The Fallout of Mixing Up Identities and Credentials
Treating identity and credentials as one creates a perfect storm for attackers. Here’s what typically goes wrong:
- Account Compromise: Stolen credentials allow attackers to impersonate legitimate users.
- Weak Authentication Practices: Poor password hygiene and lack of MFA multiply risk.
- Access Control Gaps: Systems granting access based solely on credentials can’t verify legitimacy.
- Detection Blind Spots: If credentials aren’t tied to unique identities, anomaly detection fails.
- Audit Failures: Without clear identity-credential mapping, “who did what” becomes untraceable.

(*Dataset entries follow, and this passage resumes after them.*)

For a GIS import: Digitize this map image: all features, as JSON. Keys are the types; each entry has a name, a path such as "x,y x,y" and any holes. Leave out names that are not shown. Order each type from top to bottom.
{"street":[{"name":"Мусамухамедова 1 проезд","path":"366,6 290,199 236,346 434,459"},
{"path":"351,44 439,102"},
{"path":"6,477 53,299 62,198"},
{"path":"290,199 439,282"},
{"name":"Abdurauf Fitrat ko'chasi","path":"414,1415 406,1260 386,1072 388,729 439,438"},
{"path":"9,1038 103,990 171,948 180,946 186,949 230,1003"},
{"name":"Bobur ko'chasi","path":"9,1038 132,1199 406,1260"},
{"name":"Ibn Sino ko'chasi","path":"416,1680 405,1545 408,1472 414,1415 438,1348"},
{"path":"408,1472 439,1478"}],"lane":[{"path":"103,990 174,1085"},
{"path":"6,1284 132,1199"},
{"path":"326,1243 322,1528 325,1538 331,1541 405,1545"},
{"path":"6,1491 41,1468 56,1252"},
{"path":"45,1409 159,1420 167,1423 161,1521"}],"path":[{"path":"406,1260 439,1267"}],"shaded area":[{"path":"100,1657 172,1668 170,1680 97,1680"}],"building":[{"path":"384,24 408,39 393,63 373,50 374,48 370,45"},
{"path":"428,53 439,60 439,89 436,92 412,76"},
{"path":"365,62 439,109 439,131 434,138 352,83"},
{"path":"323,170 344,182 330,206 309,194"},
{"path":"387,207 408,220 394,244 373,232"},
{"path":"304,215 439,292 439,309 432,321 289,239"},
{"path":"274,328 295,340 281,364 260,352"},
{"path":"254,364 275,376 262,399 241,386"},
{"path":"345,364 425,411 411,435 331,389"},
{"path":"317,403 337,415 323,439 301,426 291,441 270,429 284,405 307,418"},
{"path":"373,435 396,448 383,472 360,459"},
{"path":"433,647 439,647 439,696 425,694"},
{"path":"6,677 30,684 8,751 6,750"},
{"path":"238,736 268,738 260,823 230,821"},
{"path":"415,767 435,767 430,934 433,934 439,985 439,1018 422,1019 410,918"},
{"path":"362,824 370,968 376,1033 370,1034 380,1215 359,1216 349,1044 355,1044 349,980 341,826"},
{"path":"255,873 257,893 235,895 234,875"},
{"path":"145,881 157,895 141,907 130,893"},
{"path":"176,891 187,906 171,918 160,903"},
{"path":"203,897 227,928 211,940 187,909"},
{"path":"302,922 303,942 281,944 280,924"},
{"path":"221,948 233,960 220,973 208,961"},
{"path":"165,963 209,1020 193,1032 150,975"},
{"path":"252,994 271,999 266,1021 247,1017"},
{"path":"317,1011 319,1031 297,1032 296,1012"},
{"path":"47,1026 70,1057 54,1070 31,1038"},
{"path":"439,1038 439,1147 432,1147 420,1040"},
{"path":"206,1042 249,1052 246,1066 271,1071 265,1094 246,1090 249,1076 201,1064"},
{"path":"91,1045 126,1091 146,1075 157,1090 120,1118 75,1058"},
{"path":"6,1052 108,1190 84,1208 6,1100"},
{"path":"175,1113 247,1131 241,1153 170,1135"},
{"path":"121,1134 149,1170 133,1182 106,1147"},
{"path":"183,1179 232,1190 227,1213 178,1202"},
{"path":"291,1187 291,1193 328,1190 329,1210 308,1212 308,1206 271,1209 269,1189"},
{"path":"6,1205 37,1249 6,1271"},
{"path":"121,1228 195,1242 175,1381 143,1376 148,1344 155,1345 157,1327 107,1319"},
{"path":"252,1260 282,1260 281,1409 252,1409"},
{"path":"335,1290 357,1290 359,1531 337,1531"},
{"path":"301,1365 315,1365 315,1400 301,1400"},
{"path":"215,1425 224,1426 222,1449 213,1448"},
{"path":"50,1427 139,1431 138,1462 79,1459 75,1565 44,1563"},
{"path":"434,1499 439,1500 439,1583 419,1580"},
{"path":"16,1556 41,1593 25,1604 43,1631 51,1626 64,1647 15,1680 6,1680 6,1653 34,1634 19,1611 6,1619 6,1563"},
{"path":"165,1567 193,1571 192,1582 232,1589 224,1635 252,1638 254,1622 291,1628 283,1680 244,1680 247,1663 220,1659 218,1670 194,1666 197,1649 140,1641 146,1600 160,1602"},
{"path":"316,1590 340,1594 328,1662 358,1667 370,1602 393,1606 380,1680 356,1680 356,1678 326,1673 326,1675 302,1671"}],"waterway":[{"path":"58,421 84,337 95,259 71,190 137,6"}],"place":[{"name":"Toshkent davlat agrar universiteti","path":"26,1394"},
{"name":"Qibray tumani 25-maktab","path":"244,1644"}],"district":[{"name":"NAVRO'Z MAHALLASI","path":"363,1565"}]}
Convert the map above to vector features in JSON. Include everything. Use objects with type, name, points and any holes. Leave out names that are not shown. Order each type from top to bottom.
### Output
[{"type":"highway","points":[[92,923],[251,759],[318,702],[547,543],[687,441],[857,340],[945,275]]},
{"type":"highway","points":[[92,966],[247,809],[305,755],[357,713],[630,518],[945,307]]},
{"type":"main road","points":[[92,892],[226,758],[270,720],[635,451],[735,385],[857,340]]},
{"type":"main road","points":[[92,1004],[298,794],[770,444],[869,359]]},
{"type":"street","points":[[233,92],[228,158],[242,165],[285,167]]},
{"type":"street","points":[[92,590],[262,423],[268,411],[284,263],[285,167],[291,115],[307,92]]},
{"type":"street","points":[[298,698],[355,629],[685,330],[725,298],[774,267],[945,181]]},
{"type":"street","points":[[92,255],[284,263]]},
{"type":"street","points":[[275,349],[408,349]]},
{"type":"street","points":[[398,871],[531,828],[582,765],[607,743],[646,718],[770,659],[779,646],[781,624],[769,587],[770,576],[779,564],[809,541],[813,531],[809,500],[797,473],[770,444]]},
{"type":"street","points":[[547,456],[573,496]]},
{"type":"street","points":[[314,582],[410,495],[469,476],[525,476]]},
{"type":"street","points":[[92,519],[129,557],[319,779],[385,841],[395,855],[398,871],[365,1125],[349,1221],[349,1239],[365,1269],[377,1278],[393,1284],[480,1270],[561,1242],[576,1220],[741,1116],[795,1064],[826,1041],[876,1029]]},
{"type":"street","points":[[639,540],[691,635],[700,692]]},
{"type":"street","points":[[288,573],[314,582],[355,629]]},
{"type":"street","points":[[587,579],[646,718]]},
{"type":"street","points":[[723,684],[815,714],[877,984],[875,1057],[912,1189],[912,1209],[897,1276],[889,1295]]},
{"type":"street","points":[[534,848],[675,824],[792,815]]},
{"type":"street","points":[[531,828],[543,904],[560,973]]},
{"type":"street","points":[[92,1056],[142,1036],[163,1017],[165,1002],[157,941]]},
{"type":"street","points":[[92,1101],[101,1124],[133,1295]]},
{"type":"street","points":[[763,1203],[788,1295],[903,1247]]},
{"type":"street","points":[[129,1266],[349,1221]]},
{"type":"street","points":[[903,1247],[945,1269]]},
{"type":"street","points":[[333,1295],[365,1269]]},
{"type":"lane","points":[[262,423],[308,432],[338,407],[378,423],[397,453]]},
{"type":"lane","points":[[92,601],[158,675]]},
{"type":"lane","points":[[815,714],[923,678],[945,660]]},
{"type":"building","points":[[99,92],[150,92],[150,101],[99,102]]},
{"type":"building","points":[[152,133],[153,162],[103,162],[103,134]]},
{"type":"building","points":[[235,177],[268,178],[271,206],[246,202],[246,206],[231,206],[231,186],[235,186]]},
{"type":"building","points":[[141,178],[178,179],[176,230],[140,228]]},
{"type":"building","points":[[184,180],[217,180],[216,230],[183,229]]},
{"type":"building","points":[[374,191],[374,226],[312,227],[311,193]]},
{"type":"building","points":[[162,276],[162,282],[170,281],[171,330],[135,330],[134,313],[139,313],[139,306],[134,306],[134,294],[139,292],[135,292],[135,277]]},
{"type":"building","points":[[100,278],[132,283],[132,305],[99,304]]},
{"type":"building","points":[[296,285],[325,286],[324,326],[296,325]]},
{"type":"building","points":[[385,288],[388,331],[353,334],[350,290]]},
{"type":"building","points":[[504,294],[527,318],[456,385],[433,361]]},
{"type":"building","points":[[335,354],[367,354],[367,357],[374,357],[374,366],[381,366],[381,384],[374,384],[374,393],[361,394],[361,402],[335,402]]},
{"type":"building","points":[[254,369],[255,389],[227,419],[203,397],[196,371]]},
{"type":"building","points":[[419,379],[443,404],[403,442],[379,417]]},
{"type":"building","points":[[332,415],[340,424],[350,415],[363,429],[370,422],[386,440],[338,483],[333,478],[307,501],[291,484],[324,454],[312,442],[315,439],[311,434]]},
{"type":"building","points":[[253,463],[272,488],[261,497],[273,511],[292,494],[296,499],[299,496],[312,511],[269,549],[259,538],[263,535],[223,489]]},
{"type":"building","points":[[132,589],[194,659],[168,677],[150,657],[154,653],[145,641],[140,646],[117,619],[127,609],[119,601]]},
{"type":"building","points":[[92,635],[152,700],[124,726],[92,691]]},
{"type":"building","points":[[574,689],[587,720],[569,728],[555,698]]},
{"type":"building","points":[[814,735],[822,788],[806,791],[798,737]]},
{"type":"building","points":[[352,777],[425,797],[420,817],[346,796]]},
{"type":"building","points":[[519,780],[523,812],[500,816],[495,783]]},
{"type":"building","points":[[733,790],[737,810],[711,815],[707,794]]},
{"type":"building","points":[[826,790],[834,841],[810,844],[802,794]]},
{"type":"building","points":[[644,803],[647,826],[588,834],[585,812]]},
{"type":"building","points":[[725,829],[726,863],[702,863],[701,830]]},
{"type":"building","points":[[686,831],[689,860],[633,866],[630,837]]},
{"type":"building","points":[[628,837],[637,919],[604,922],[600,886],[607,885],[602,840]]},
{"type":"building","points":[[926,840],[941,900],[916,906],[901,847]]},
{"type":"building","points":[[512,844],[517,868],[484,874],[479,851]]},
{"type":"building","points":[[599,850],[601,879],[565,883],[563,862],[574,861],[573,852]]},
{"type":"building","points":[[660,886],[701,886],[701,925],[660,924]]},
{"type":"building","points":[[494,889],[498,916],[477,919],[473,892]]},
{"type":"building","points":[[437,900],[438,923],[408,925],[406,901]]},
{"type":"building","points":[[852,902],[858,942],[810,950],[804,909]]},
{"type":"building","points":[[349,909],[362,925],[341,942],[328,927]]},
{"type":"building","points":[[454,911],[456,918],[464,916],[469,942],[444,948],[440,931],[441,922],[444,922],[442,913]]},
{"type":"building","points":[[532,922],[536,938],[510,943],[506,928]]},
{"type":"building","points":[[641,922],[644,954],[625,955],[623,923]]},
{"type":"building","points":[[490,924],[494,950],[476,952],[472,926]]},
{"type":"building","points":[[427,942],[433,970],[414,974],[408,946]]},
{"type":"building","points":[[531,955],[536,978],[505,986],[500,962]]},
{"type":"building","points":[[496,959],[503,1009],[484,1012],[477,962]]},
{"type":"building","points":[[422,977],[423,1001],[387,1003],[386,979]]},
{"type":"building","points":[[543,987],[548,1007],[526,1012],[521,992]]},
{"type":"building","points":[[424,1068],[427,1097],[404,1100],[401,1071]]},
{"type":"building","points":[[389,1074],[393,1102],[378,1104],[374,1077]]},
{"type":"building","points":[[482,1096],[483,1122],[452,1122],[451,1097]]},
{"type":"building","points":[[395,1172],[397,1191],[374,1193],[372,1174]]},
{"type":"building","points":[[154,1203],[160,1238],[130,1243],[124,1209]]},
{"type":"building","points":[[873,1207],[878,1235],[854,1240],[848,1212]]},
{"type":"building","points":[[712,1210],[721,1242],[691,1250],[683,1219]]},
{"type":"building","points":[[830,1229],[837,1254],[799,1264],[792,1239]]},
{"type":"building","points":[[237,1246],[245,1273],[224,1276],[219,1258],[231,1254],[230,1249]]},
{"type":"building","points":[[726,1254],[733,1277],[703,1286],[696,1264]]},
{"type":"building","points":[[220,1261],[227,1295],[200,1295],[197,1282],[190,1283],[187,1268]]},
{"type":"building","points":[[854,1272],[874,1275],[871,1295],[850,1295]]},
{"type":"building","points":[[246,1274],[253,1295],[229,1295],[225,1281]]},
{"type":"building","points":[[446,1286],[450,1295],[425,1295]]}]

- Lifecycle Oversight: Orphaned credentials persist long after offboarding, creating backdoors.
The result? Increased data breaches, regulatory non-compliance, and operational disruption.
How Modern Organizations Balance Security and Usability
Security leaders increasingly adopt “smart friction” — adding layered protections that stay invisible to trusted users while blocking risk in real time.
Modern Credential Defense Practices
- Passwordless Sign-In: Replace passwords with device-bound passkeys or biometrics.
- Adaptive Multi-Factor Authentication (MFA): Triggered only on suspicious devices or behavior.
- Single Sign-On (SSO): Unified authentication across platforms under central policy control.
- Short-Lived Tokens: Using time-bound OAuth or OpenID tokens to reduce credential exposure.
- Continuous Anomaly Detection: Monitoring sign-ins for privilege escalation or location anomalies.
- Zero Standing Privileges (ZSP): Access is temporary and scoped to the minimum necessary.
This combination ensures frictionless access for employees and zero tolerance for attackers.
How Unosecur Keeps Every Credential in Check
Unosecur provides a unified, data-driven approach to Identity-Defined Security through three integrated capabilities:
- Agentless Discovery
Unosecur connects directly to native APIs across:
- Identity providers: Okta, Entra ID, Active Directory.
- Cloud platforms: AWS, Azure, GCP.
- SaaS systems: Slack, Microsoft 365, GitHub, ServiceNow.
It automatically inventories every account — human and non-human — along with all associated credentials: passwords, MFA setups, service tokens, SSH keys, and certificates.
- Identity Security Posture Management (ISPM)
ISPM continuously evaluates connected systems for drift.
- Detects privilege escalation or missing MFA.
- Flags expired or non-rotated secrets.
- Automates remediation or escalation via Unosecur’s IAMOps builder.
- Identity Threat Detection & Response (ITDR)
Unosecur’s ITDR engine ingests real-time sign-in and API activity, mapping every action to the credential that authorized it.
It detects:
- Privilege jumps
- Impossible travel patterns
- Bursts of abnormal access activity
When risk crosses policy thresholds, automated playbooks trigger rotation, isolation, or suspension — instantly and without manual intervention.
End Result
With discovery, posture management, and threat detection sharing a single data model, security teams gain complete visibility into every credential, its owner, and its operational impact. Compromised credentials can be revoked or rotated safely, maintaining uptime and security integrity.
Conclusion
In the era of identity-first security, confusing identities and credentials is no longer a harmless oversight — it’s an open invitation for attackers.
Organizations that distinguish, monitor, and protect both elements gain greater control, resilience, and auditability. Platforms like Unosecur operationalize that separation — giving managers the unified view they need to protect every identity, every credential, and every login.